Record set section start

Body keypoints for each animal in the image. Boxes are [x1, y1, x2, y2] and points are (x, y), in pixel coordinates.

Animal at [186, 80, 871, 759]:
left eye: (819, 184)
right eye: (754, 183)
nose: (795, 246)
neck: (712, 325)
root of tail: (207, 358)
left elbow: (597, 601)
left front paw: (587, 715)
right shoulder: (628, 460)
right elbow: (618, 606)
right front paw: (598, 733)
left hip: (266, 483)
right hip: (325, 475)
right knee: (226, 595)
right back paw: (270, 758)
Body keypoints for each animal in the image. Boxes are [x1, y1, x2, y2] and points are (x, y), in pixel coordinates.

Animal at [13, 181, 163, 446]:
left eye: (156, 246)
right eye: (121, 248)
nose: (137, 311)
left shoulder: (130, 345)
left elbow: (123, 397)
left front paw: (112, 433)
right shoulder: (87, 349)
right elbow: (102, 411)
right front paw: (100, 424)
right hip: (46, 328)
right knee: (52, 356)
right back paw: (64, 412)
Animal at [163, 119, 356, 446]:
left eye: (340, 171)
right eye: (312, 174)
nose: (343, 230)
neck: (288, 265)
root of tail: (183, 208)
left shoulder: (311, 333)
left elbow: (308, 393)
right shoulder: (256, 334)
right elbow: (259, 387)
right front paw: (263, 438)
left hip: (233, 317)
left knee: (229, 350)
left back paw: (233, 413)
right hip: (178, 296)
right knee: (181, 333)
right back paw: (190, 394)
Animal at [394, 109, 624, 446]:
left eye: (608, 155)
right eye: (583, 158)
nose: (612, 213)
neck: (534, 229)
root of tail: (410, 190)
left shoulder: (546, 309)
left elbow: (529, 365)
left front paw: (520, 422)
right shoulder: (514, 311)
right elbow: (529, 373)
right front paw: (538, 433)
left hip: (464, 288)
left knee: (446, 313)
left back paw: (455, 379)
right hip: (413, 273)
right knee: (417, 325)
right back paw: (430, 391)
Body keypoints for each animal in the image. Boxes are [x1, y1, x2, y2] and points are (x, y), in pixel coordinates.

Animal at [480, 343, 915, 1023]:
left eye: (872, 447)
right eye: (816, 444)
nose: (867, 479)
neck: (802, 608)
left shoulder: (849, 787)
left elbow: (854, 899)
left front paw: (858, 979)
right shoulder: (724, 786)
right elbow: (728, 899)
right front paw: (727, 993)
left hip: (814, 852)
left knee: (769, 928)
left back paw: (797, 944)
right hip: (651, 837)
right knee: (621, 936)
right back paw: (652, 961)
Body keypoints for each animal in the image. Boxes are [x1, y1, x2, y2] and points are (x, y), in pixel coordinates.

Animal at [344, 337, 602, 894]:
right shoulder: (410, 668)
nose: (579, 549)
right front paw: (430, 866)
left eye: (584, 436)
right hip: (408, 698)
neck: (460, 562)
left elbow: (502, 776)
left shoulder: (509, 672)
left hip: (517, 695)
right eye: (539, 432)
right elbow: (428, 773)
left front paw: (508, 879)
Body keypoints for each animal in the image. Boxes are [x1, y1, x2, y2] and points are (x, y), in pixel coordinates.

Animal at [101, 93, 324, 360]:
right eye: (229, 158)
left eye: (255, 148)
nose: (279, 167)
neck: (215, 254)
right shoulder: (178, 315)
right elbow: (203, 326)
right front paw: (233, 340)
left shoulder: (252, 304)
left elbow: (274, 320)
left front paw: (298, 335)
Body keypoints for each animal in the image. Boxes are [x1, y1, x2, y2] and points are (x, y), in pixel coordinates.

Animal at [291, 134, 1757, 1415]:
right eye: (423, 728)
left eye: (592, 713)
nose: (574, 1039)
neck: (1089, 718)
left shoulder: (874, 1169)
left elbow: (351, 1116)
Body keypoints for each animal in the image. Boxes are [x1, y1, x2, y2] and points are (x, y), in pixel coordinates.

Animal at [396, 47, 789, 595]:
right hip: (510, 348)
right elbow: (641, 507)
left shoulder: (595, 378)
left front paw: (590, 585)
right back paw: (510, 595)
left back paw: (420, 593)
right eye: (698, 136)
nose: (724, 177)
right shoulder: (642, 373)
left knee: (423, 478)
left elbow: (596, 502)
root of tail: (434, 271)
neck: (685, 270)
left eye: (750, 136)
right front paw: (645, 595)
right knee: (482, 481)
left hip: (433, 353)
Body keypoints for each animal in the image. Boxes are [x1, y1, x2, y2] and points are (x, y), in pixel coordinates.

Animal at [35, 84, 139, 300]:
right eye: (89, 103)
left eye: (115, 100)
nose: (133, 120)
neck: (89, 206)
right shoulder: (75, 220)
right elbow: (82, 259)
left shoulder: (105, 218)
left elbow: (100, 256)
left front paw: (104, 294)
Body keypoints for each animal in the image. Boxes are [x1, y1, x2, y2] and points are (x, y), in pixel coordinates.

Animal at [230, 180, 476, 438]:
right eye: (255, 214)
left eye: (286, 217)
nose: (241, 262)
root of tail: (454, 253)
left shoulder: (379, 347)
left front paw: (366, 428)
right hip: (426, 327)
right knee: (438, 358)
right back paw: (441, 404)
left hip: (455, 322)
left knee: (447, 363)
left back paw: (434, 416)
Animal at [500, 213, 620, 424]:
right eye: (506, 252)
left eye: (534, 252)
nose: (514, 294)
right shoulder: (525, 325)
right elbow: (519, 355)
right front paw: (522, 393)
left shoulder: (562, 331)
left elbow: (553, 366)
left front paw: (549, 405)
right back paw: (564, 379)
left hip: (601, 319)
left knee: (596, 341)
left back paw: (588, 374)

Record set section end

◆ Exercise directions
Could each line above be retyped exactly?

◆ Expected output
Body keypoints for each animal in the image. Boxes are [x1, y1, x2, y2] and points are (x, y), in pixel coordinates.

Animal at [186, 80, 871, 759]:
left eye: (819, 184)
right eye: (754, 183)
nose: (795, 246)
neck: (712, 325)
root of tail: (207, 358)
left elbow: (597, 601)
left front paw: (587, 715)
right shoulder: (628, 460)
right elbow: (618, 606)
right front paw: (598, 733)
left hip: (266, 483)
right hip: (325, 475)
right knee: (226, 595)
right back paw: (270, 758)
Body keypoints for each animal in the image. Boxes are [x1, y1, x2, y2] and points are (x, y), in pixel coordinates.

Animal at [13, 181, 163, 446]:
left eye: (156, 246)
right eye: (121, 248)
nose: (137, 311)
left shoulder: (130, 345)
left elbow: (123, 397)
left front paw: (112, 433)
right shoulder: (87, 349)
right elbow: (102, 411)
right front paw: (100, 424)
right hip: (46, 328)
right knee: (52, 356)
right back paw: (64, 412)
Animal at [163, 119, 356, 446]:
left eye: (340, 171)
right eye: (312, 174)
nose: (343, 230)
neck: (288, 265)
root of tail: (183, 208)
left shoulder: (311, 333)
left elbow: (308, 393)
right shoulder: (256, 334)
right elbow: (259, 387)
right front paw: (263, 438)
left hip: (233, 317)
left knee: (229, 350)
left back paw: (233, 413)
right hip: (178, 296)
right knee: (181, 333)
right back paw: (190, 394)
Animal at [394, 109, 624, 446]:
left eye: (608, 155)
right eye: (583, 158)
nose: (612, 213)
neck: (534, 229)
root of tail: (410, 190)
left shoulder: (546, 309)
left elbow: (529, 365)
left front paw: (520, 422)
right shoulder: (514, 311)
right elbow: (529, 373)
right front paw: (538, 433)
left hip: (464, 288)
left knee: (446, 313)
left back paw: (455, 379)
right hip: (413, 273)
right knee: (417, 325)
right back paw: (430, 391)
Body keypoints for each animal in the image. Boxes are [x1, y1, x2, y2] and points are (x, y), in pixel coordinates.

Animal at [480, 343, 915, 1023]:
left eye: (872, 447)
right eye: (816, 444)
nose: (867, 479)
neck: (802, 608)
left shoulder: (849, 787)
left elbow: (854, 899)
left front paw: (858, 979)
right shoulder: (724, 786)
right elbow: (728, 899)
right front paw: (727, 993)
left hip: (814, 852)
left knee: (769, 928)
left back paw: (797, 944)
right hip: (651, 837)
right knee: (621, 936)
right back paw: (652, 961)
Body keypoints for each animal in the image. Boxes are [x1, y1, x2, y2] and points are (x, y), in pixel coordinates.

Animal at [344, 337, 602, 894]:
right shoulder: (410, 668)
nose: (579, 549)
right front paw: (430, 866)
left eye: (584, 436)
right hip: (408, 698)
neck: (460, 562)
left elbow: (502, 776)
left shoulder: (509, 672)
left hip: (517, 695)
right eye: (539, 432)
right elbow: (428, 773)
left front paw: (508, 879)
Body keypoints for each animal in the image. Boxes are [x1, y1, x2, y2] and points are (x, y), in pixel coordinates.

Animal at [101, 93, 324, 360]:
right eye: (229, 158)
left eye: (255, 148)
nose: (279, 167)
neck: (215, 254)
right shoulder: (178, 315)
right elbow: (203, 326)
right front paw: (233, 340)
left shoulder: (252, 304)
left elbow: (274, 320)
left front paw: (298, 335)
Body keypoints for each animal in the image. Boxes are [x1, y1, x2, y2] and points are (x, y), in pixel coordinates.

Animal at [291, 134, 1757, 1415]:
right eye: (423, 728)
left eye: (592, 713)
nose: (574, 1039)
neck: (1089, 718)
left shoulder: (874, 1169)
left elbow: (351, 1116)
Body keypoints for each animal in the image. Boxes are [x1, y1, x2, y2] and points are (x, y), in pixel coordinates.

Animal at [396, 47, 789, 595]:
right hip: (510, 348)
right elbow: (641, 507)
left shoulder: (595, 378)
left front paw: (590, 585)
right back paw: (510, 595)
left back paw: (420, 593)
right eye: (698, 136)
nose: (724, 177)
right shoulder: (642, 373)
left knee: (423, 478)
left elbow: (596, 502)
root of tail: (434, 271)
neck: (685, 270)
left eye: (750, 136)
right front paw: (645, 595)
right knee: (482, 481)
left hip: (433, 353)
Body keypoints for each animal in the image. Boxes are [x1, y1, x2, y2] and points are (x, y), in pixel coordinates.

Animal at [35, 84, 139, 300]:
right eye: (89, 103)
left eye: (115, 100)
nose: (133, 120)
neck: (89, 206)
right shoulder: (75, 220)
right elbow: (82, 259)
left shoulder: (105, 218)
left elbow: (100, 256)
left front paw: (104, 294)
Body keypoints for each animal in the image. Boxes are [x1, y1, x2, y2] and points are (x, y), in pixel coordinates.

Animal at [230, 180, 476, 438]:
right eye: (255, 214)
left eye: (286, 217)
nose: (241, 262)
root of tail: (454, 253)
left shoulder: (379, 347)
left front paw: (366, 428)
right hip: (426, 327)
right knee: (438, 358)
right back paw: (441, 404)
left hip: (455, 322)
left knee: (447, 363)
left back paw: (434, 416)
Animal at [500, 213, 620, 424]:
right eye: (506, 252)
left eye: (534, 252)
nose: (514, 294)
right shoulder: (525, 325)
right elbow: (519, 355)
right front paw: (522, 393)
left shoulder: (562, 331)
left elbow: (553, 366)
left front paw: (549, 405)
right back paw: (564, 379)
left hip: (601, 319)
left knee: (596, 341)
left back paw: (588, 374)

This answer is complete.